(Supplied data begins)

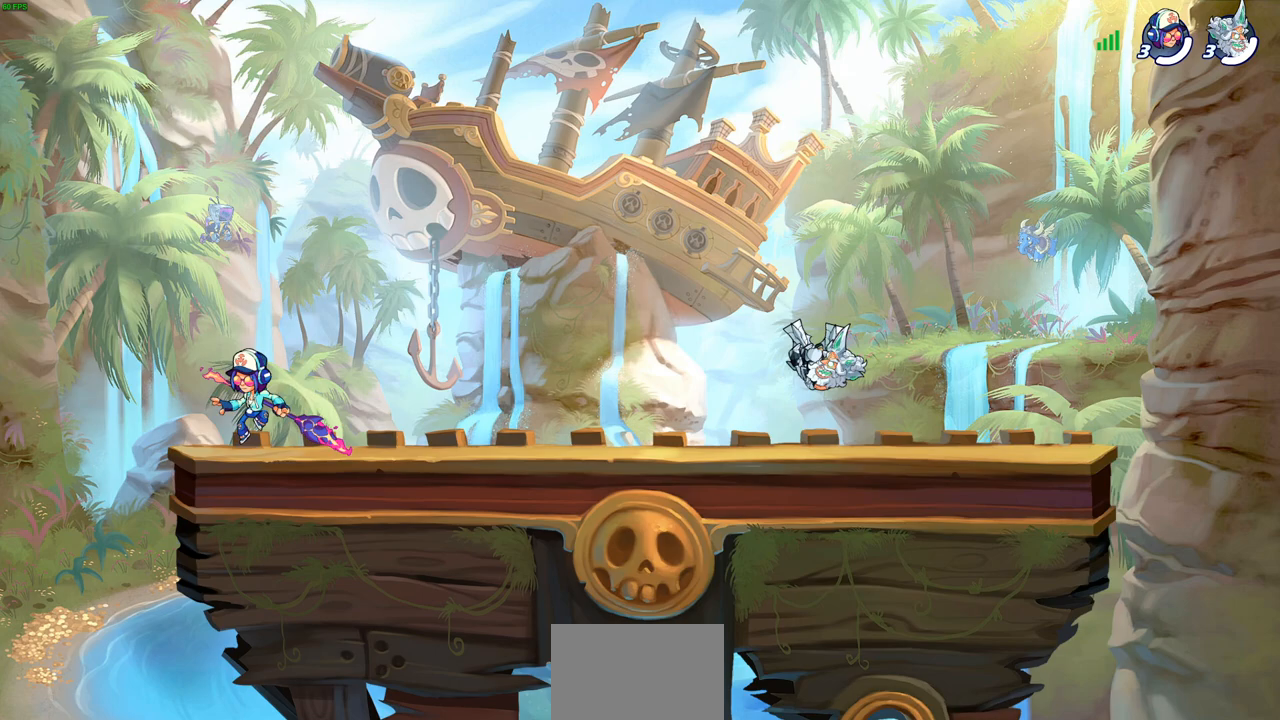
{"buttons": [], "left_stick": "center", "right_stick": "center", "events": [[50, "CIRCLE", "down"], [117, "CIRCLE", "up"], [150, "left_stick", "center"]]}
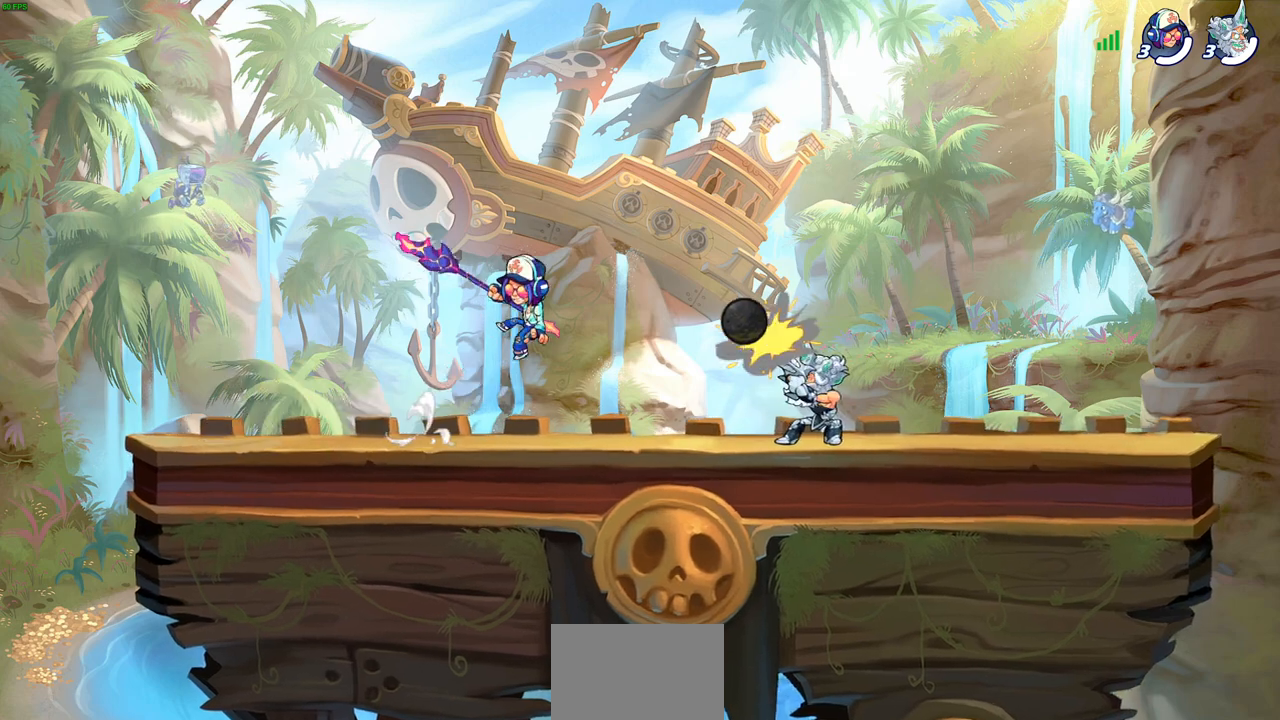
{"buttons": [], "left_stick": "center", "right_stick": "center", "events": []}
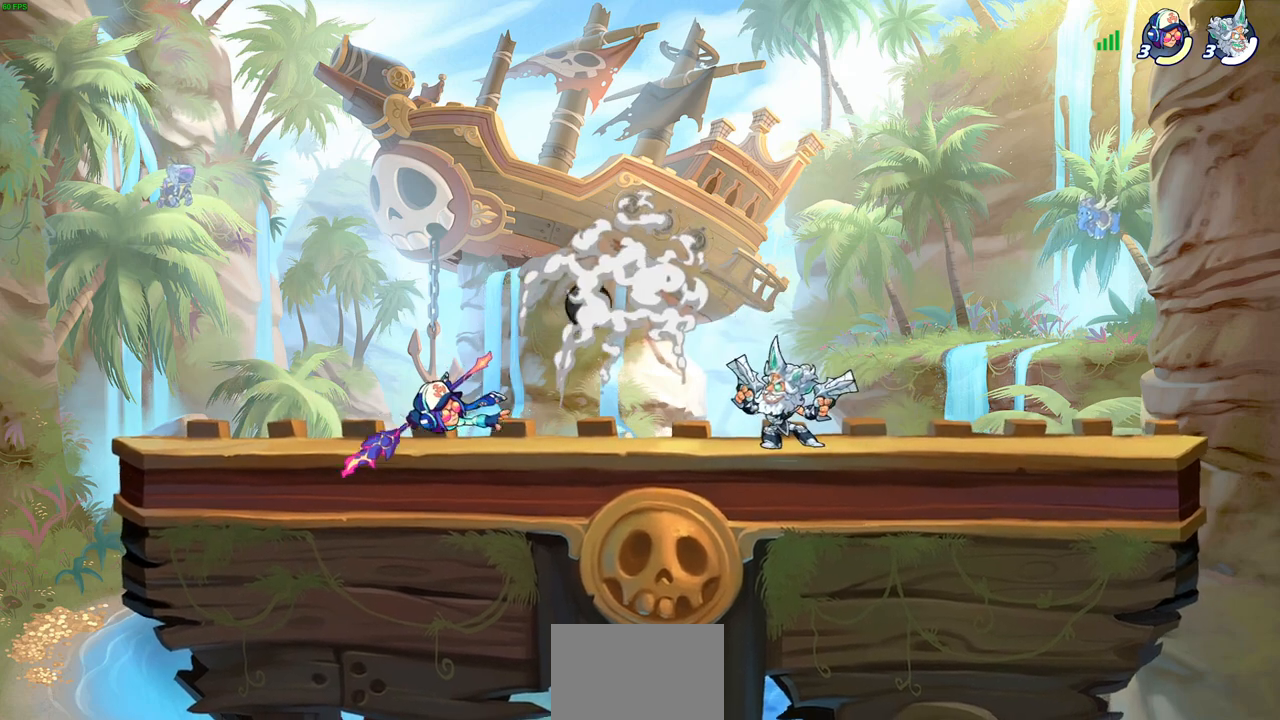
{"buttons": [], "left_stick": "center", "right_stick": "center", "events": [[50, "left_stick", "left"], [183, "left_stick", "up-left"], [217, "CROSS", "down"], [367, "CROSS", "up"], [433, "left_stick", "center"]]}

(Supplied data ends)

Copy out, from the material above, each line in which the string "down" is found.

{"buttons": [], "left_stick": "center", "right_stick": "center", "events": [[50, "CIRCLE", "down"], [117, "CIRCLE", "up"], [150, "left_stick", "center"]]}
{"buttons": [], "left_stick": "center", "right_stick": "center", "events": [[50, "left_stick", "left"], [183, "left_stick", "up-left"], [217, "CROSS", "down"], [367, "CROSS", "up"], [433, "left_stick", "center"]]}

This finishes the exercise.